Within the Shiny application, interfaces are defined by the User Interface specification defined in https://github.com/MazamaScience/AirSensorDataViewer/blob/master/R/app_ui.R.

API's to flat file data products are defined by the following naming schemes:

  • pas -- pas/<YYYY>/pas_<YYYYmmdd>.rda
  • pat -- pat/<YYYY>/<mm>/pat_<uniqueID>_<YYYYmm>.rda
  • airsensor -- airsensor/<YYYY>/airsensor_scaqmd_<YYYYmm>.rda
  • video -- videos/<YYYY>/<mm>/<community>_<YYYYmmdd>.mp4

Security

Security issues with this system of interactive components are very minimal.

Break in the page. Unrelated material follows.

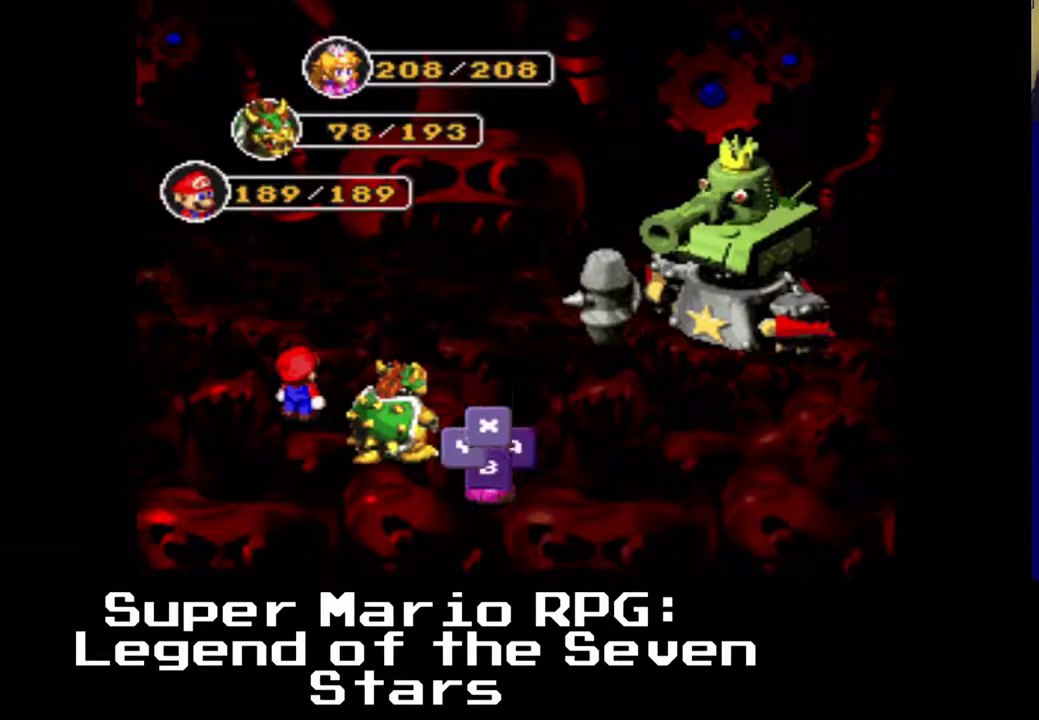
{"buttons": [], "events": []}
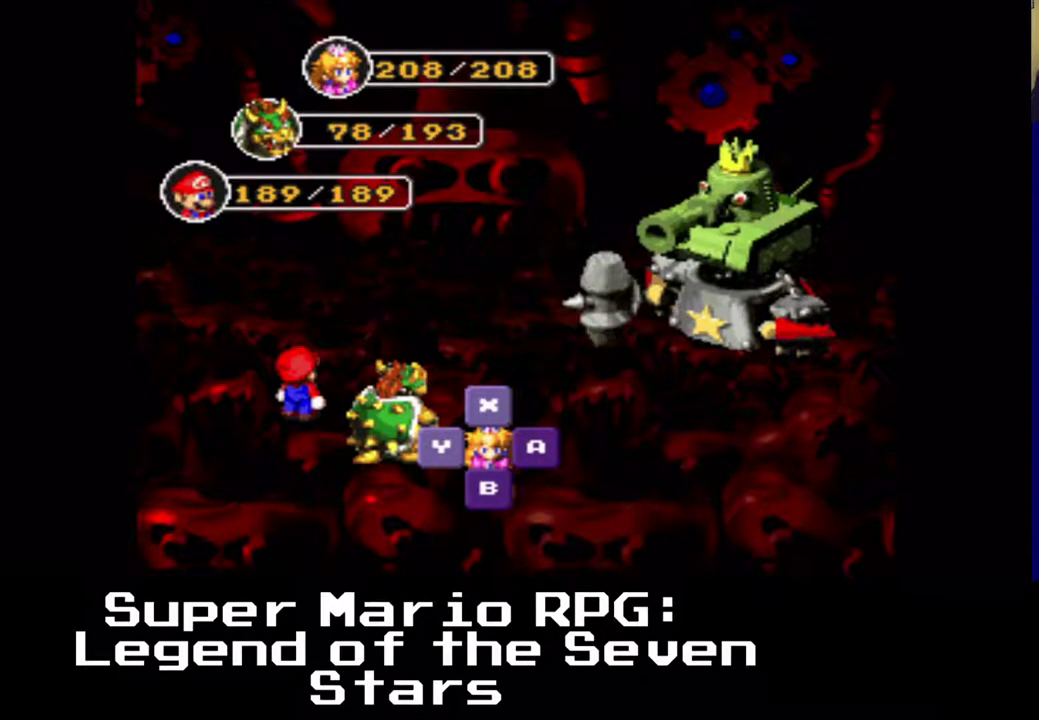
{"buttons": [], "events": [[33, "X", "down"], [150, "X", "up"]]}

Data ingest and processing inside of docker containers on the host machine presents no known security issues.

Standard Apache security settings for read-only files is sufficient for access to data files.

The public-facing Shiny user interface does not require any authentication so the open source version of Shiny Server is appropriate for the task. As deployed, this server lives inside of it's own docker container, thus protecting the host instance from any kind of attack. Docker settings can be used to automatically reboot the shiny server if for some reason it stops responding.

Additionally, because of the "reactive" design of Shiny applications, only changes to widgets defined in the application user interface can cause code to be run on the back end.